The investigator explores and develops new principles for the design of statistical software to take advantage of modern computing power. Particular emphasis is placed on exploring the effective use of parallel computing, compilation, and code analysis for statistical languages. Pilot implementations are incorporated in open source statistical software systems.
Effective statistical methodology made available through statistical software is critical to the ability of researchers to make maximal use of experimental and observational data, and for the ability of instructors to teach good research practices. The design principles developed by this research lead to software that improves the ability of researchers, instructors, and other users of statistical methodology to apply this methodology more effectively in scientific research and teaching and to take full advantage of modern high-performance computational resources. These principles also lead to software frameworks that can be used to more rapidly deliver new statistical methodology to end users. Applications in a range of areas serve as testbeds for methods and principles developed in this research.
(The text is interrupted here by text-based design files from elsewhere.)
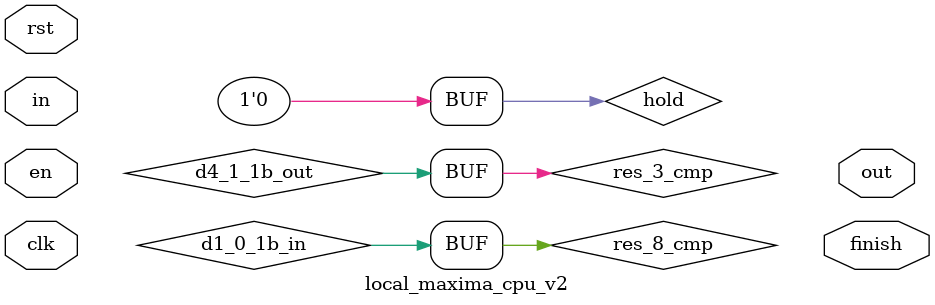
<source format=v>
module local_maxima_cpu_v2 (clk, rst, en, in, out, finish);

    // PORTS
    input clk, rst, en;
    input [7:0] in;
    output out;
    output reg finish;

    // INTERNAL
    reg hold = 0;
    reg [7:0] row = 0, col = 0, count = 0;
    reg [7:0] iteration = 0;

    // INPUT DATAPATH
    wire [7:0] d1_0_8b_out, d1_1_8b_out, d1_2_8b_out, d1_3_8b_out, d1_4_8b_out, d1_5_8b_out;
    wire [7:0] d4_0_8b_out, d4_1_8b_out;
    reg [7:0] d1_0_8b_in;
    delay_8b d1_0_8b  (.clk(clk), .hold(hold), .in(d1_0_8b_in) , .out(d1_0_8b_out));
    delay_8b d1_1_8b  (.clk(clk), .hold(hold), .in(d1_0_8b_out), .out(d1_1_8b_out));
    delay_4_8b d4_0_8b(.clk(clk), .hold(hold), .in(d1_1_8b_out), .out(d4_0_8b_out));
    delay_8b d1_2_8b  (.clk(clk), .hold(hold), .in(d4_0_8b_out), .out(d1_2_8b_out));
    delay_8b d1_3_8b  (.clk(clk), .hold(hold), .in(d1_2_8b_out), .out(d1_3_8b_out));
    delay_4_8b d4_1_8b(.clk(clk), .hold(hold), .in(d1_3_8b_out), .out(d4_1_8b_out));
    delay_8b d1_4_8b  (.clk(clk), .hold(hold), .in(d4_1_8b_out), .out(d1_4_8b_out));
    delay_8b d1_5_8b  (.clk(clk), .hold(hold), .in(d1_4_8b_out), .out(d1_5_8b_out));

    // OUTPUT DATAPATH
    wire d1_0_1b_out, d1_1_1b_out, d1_2_1b_out, d1_3_1b_out, d1_4_1b_out, d1_5_1b_out;
    wire d4_0_1b_out, d4_1_1b_out;
    reg d1_0_1b_in;

    delay_1b d1_0_1b  (.clk(clk), .hold(hold), .in(d1_0_1b_in) , .out(d1_0_1b_out));
    delay_1b d1_1_1b  (.clk(clk), .hold(hold), .in(d1_0_1b_out), .out(d1_1_1b_out));
    delay_4_1b d4_0_1b(.clk(clk), .hold(hold), .in(d1_1_1b_out), .out(d4_0_1b_out));
    delay_1b d1_2_1b  (.clk(clk), .hold(hold), .in(d4_0_1b_out), .out(d1_2_1b_out));
    delay_1b d1_3_1b  (.clk(clk), .hold(hold), .in(d1_2_1b_out), .out(d1_3_1b_out));
    delay_4_1b d4_1_1b(.clk(clk), .hold(hold), .in(d1_3_1b_out), .out(d4_1_1b_out));
    delay_1b d1_4_1b  (.clk(clk), .hold(hold), .in(d4_1_1b_out), .out(d1_4_1b_out));
    delay_1b d1_5_1b  (.clk(clk), .hold(hold), .in(d1_4_1b_out), .out(d1_5_1b_out));

    // NEIGHBOR COMPUTATION
    wire [7:0] in_cmp; wire out_cmp;
    wire [7:0] in_1_cmp, in_2_cmp, in_3_cmp, in_4_cmp, in_5_cmp, in_6_cmp, in_7_cmp, in_8_cmp;
    wire res_1_cmp, res_2_cmp, res_3_cmp, res_4_cmp, res_5_cmp, res_6_cmp, res_7_cmp, res_8_cmp;

    assign in_1_cmp = (col == 1) ? 0 : (row == 1) ? 0 : d1_5_8b_out;
    assign in_2_cmp = (row == 1) ? 0 : d1_4_8b_out;
    assign in_3_cmp = (col == 6) ? 0 : (row == 1) ? 0 : d4_1_8b_out;
    assign in_4_cmp = (col == 1) ? 0 : d1_3_8b_out;
    assign in_cmp   = d1_2_8b_out;
    assign in_5_cmp = (col == 6) ? 0 : d4_0_8b_out;
    assign in_6_cmp = (col == 1) ? 0 : (row == 6) ? 0 : d1_1_8b_out;
    assign in_7_cmp = (row == 6) ? 0 : d1_0_8b_out;
    assign in_8_cmp = (col == 6) ? 0 : (row == 6) ? 0 : d1_0_8b_in ;

    assign res_1_cmp = d1_5_1b_out, res_2_cmp = d1_4_1b_out, res_3_cmp = d4_1_1b_out;
    assign res_4_cmp = d1_3_1b_out, res_cmp   = d1_2_1b_out, res_5_cmp = d4_0_1b_out;
    assign res_6_cmp = d1_1_1b_out, res_7_cmp = d1_0_1b_out, res_8_cmp = d1_0_1b_in ;

    compare_neighbor cmp(
        .clk(clk),
        .in(in_cmp),
        .in_1(in_1_cmp), .in_2(in_2_cmp), .in_3(in_3_cmp), .in_4(in_4_cmp), .in_5(in_5_cmp), .in_6(in_6_cmp), .in_7(in_7_cmp), .in_8(in_8_cmp), 
        .res_1(res_1_cmp), .res_2(res_2_cmp), .res_3(res_3_cmp), .res_4(res_4_cmp), .res_5(res_5_cmp), .res_6(res_6_cmp), .res_7(res_7_cmp), .res_8(res_8_cmp), 
        .out(out_cmp)
    );

    // REGISTER BANKS
    wire [7:0] input_bank_address;
    wire [7:0] output_bank_address;

    wire bank_en_write;
    wire output_bank_data, output_bank_data_cp; wire [7:0] input_bank_data;
    regfile_8b input_bank(clk, input_bank_address, bank_en_write, input_bank_data);
    regfile_1b output_bank(clk, output_bank_address, bank_en_write, output_bank_data);
    // regfile_1b output_bank_cp(clk, output_bank_address, !bank_en_write, output_bank_data_cp);

    // assign bank_address = (count == 42) ? 1 : count;
    assign input_bank_address = (iteration == 1) ? count : count + 2;
    assign output_bank_address = (iteration == 1) ? count : count + 7+2;
    assign bank_en_write = (iteration == 1);

    assign input_bank_data = (bank_en_write) ? d1_0_8b_in : 8'bZ;
    assign output_bank_data = bank_en_write ? out_cmp : 1'bZ;
    assign output_bank_data_cp = !bank_en_write ? out_cmp : 1'bZ;

    always @(posedge clk) begin
        if (!rst) begin
            col <= 0;
            row <= 1;
            count <= 0+2;
            iteration <= 1;
        end
        else begin
            d1_0_8b_in <= (count >= 36+2) ? 0 : bank_en_write ? in : input_bank_data;
            d1_0_1b_in <= bank_en_write ? 1  : output_bank_data;
            col <= (count <= 7+2) ? 1 : (col == 6) ? 1 : col+1;
            row <= (count <= 7+2) ? 1 : (col != 6) ? row : (row == 6) ? 1 : row+1;
            count <= (count == 42+2+1) ? 1 : count+1;
            iteration <= (count == 42+2+1) ? iteration+1 : iteration;
        end
    end

endmodule
</source>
The objective of this research is to improve the ability of researchers, instructors, and other users of statistical methodology to apply statistical methods in new problem areas. The primary intellectual contribution of the research is the development of novel approaches for statistical and data analysis software to take advantage of modern computing power. In particular, the research has established the value of the use of parallel computing, code compilation, and code performance analysis tools within a statistical computing and data analysis framework, and has explored approaches for supporting the very large data sets that are now becoming available. A prototype compiler for the R statistical software system has been developed and released, as well as a parallel computing framework, and a framework for enabling existing software to be extended to handle much larger data sets than it was originally designed for. The broader impact resulting from the research is to improve the ability of researchers, instructors, and other users of statistical methodology to effectively apply this methodology in scientific research and teaching. This is accomplished by making available results of the research as enhancements and additions to the open source statistical software system R. This system is widely used in teaching, research, and industry, and is a strong influence on other software projects, including both research software and commercial software.